TASK MATERIAL –
:::
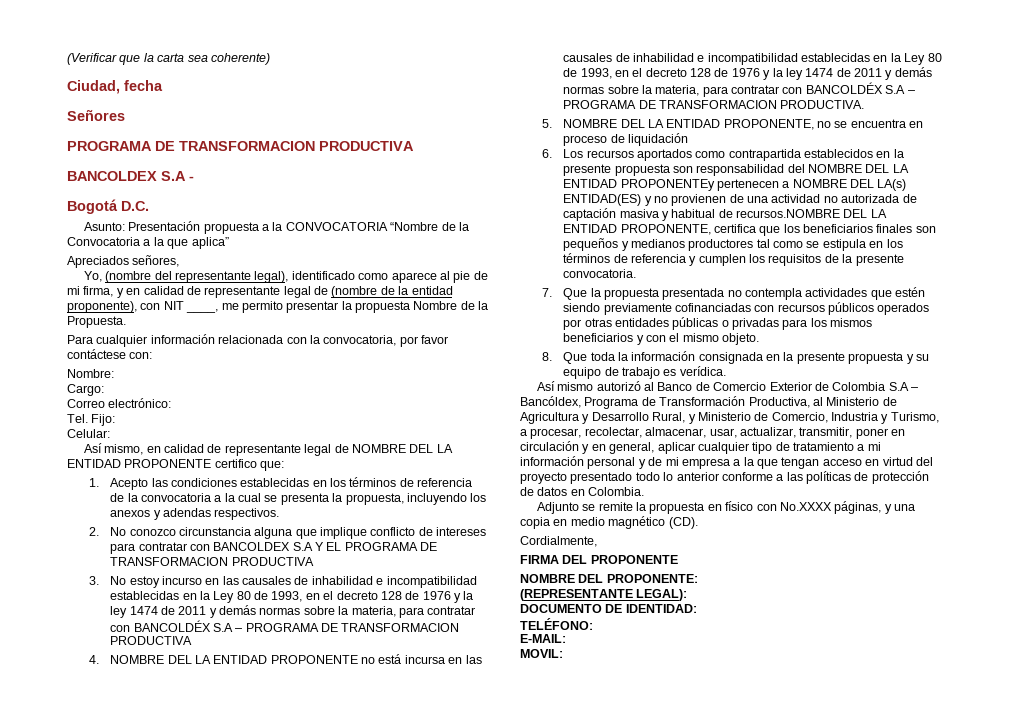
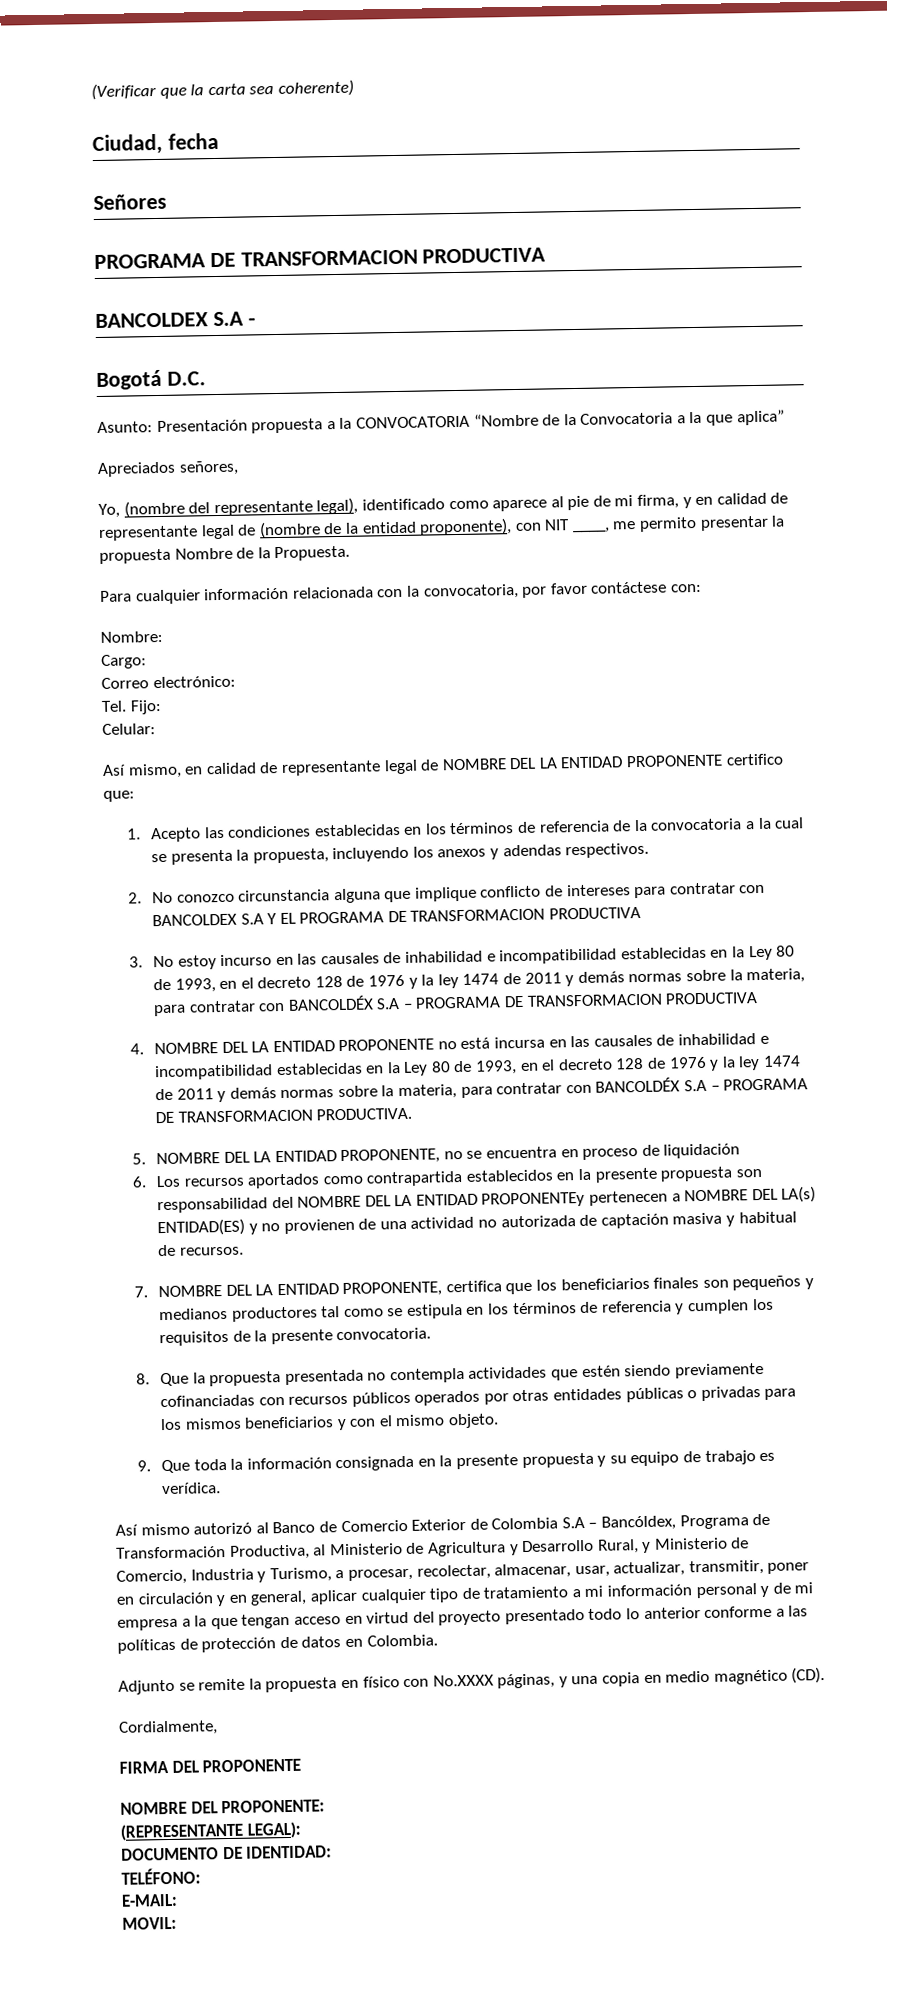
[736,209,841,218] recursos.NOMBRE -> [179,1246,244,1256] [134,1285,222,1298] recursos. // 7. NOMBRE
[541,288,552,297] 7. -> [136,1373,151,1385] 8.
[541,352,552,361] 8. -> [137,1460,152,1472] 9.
:::
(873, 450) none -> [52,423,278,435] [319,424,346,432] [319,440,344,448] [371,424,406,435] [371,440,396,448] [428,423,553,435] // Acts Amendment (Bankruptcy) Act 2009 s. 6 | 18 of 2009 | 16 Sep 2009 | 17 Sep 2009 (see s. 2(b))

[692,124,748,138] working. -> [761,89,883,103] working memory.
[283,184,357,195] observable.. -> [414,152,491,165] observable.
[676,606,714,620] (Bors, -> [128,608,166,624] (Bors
:::
WHAT TO PRODUCE – Reproduce exactly, and only, the part of the listing above that begins at the line with "(873, 450) none" and goes on through the line with "[692,124,748,138] working. ->".

ANSWER TO THIS EXERCISE –
(873, 450) none -> [52,423,278,435] [319,424,346,432] [319,440,344,448] [371,424,406,435] [371,440,396,448] [428,423,553,435] // Acts Amendment (Bankruptcy) Act 2009 s. 6 | 18 of 2009 | 16 Sep 2009 | 17 Sep 2009 (see s. 2(b))

[692,124,748,138] working. -> [761,89,883,103] working memory.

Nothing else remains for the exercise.